= What to do =
Please restate the data word for word, in full.

= = = = = = =

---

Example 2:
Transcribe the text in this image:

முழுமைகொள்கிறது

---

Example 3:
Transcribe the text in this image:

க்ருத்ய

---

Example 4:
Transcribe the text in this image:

= = = = = = =

= Solution for this problem =
---

Example 2:
Transcribe the text in this image:

முழுமைகொள்கிறது

---

Example 3:
Transcribe the text in this image:

க்ருத்ய

---

Example 4:
Transcribe the text in this image:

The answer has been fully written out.